━━━ RECORD SET ━━━

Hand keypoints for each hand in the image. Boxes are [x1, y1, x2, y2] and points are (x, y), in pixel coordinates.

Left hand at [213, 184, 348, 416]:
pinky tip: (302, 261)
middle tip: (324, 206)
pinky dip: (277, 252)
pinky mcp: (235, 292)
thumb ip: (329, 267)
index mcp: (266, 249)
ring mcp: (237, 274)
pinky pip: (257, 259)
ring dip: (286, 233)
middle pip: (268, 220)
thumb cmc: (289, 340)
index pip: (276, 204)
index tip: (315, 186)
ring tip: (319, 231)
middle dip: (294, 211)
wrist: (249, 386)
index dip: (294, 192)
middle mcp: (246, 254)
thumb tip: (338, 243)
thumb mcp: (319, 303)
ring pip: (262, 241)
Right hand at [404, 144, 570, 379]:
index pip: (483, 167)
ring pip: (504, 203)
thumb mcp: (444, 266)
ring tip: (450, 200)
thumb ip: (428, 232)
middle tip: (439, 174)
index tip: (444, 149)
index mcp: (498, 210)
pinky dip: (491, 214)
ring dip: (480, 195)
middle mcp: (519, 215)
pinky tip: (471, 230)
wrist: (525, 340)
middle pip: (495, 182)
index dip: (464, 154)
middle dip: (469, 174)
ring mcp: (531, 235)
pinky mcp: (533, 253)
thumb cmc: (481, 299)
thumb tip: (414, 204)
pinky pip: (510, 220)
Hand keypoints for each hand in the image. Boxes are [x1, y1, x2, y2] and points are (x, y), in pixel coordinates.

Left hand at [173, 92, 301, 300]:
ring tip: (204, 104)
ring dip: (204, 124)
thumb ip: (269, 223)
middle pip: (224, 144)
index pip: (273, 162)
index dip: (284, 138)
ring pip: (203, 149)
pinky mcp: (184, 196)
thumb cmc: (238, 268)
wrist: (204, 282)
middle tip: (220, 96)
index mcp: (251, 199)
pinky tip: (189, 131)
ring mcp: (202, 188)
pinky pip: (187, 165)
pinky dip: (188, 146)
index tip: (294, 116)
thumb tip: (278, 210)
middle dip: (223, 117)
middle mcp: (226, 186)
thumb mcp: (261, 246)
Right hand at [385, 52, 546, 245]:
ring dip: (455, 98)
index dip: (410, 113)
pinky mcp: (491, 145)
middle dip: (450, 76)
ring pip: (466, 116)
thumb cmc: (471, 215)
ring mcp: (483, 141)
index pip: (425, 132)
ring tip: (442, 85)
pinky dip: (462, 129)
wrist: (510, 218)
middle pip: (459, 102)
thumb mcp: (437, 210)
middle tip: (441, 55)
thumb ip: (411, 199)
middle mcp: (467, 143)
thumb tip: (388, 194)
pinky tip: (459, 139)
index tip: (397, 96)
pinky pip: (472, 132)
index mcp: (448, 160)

━━━

Every single entry above has to be copied exactly.

Hand keypoints for each hand in the image. Boxes are [x1, y1, x2, y2] and points are (x, y), in pixel coordinates.

Left hand at [213, 184, 348, 416]:
pinky tip: (302, 261)
middle tip: (324, 206)
pinky dip: (277, 252)
pinky mcp: (235, 292)
thumb ip: (329, 267)
index mcp: (266, 249)
ring mcp: (237, 274)
pinky pip: (257, 259)
ring dip: (286, 233)
middle pip: (268, 220)
thumb cmc: (289, 340)
index pip: (276, 204)
index tip: (315, 186)
ring tip: (319, 231)
middle dip: (294, 211)
wrist: (249, 386)
index dip: (294, 192)
middle mcp: (246, 254)
thumb tip: (338, 243)
thumb mcp: (319, 303)
ring pip: (262, 241)
Right hand at [404, 144, 570, 379]:
index pip: (483, 167)
ring pip: (504, 203)
thumb mcp: (444, 266)
ring tip: (450, 200)
thumb ip: (428, 232)
middle tip: (439, 174)
index tip: (444, 149)
index mcp: (498, 210)
pinky dip: (491, 214)
ring dip: (480, 195)
middle mcp: (519, 215)
pinky tip: (471, 230)
wrist: (525, 340)
middle pip: (495, 182)
index dip: (464, 154)
middle dip: (469, 174)
ring mcp: (531, 235)
pinky mcp: (533, 253)
thumb cmc: (481, 299)
thumb tip: (414, 204)
pinky pip: (510, 220)
Hand keypoints for each hand in the image. Boxes are [x1, y1, x2, y2] and points are (x, y), in pixel coordinates.

Left hand at [173, 92, 301, 300]:
ring tip: (204, 104)
ring dip: (204, 124)
thumb ip: (269, 223)
middle pip: (224, 144)
index pip: (273, 162)
index dip: (284, 138)
ring pip: (203, 149)
pinky mcp: (184, 196)
thumb cmc: (238, 268)
wrist: (204, 282)
middle tip: (220, 96)
index mcp: (251, 199)
pinky tip: (189, 131)
ring mcp: (202, 188)
pinky pip: (187, 165)
pinky dip: (188, 146)
index tip: (294, 116)
thumb tip: (278, 210)
middle dip: (223, 117)
middle mcp: (226, 186)
thumb mcp: (261, 246)
Right hand at [385, 52, 546, 245]:
ring dip: (455, 98)
index dip: (410, 113)
pinky mcp: (491, 145)
middle dip: (450, 76)
ring pip: (466, 116)
thumb cmc: (471, 215)
ring mcp: (483, 141)
index pip: (425, 132)
ring tip: (442, 85)
pinky dip: (462, 129)
wrist: (510, 218)
middle pip: (459, 102)
thumb mcp: (437, 210)
middle tip: (441, 55)
thumb ip: (411, 199)
middle mcp: (467, 143)
thumb tip: (388, 194)
pinky tip: (459, 139)
index tip: (397, 96)
pinky pip: (472, 132)
index mcp: (448, 160)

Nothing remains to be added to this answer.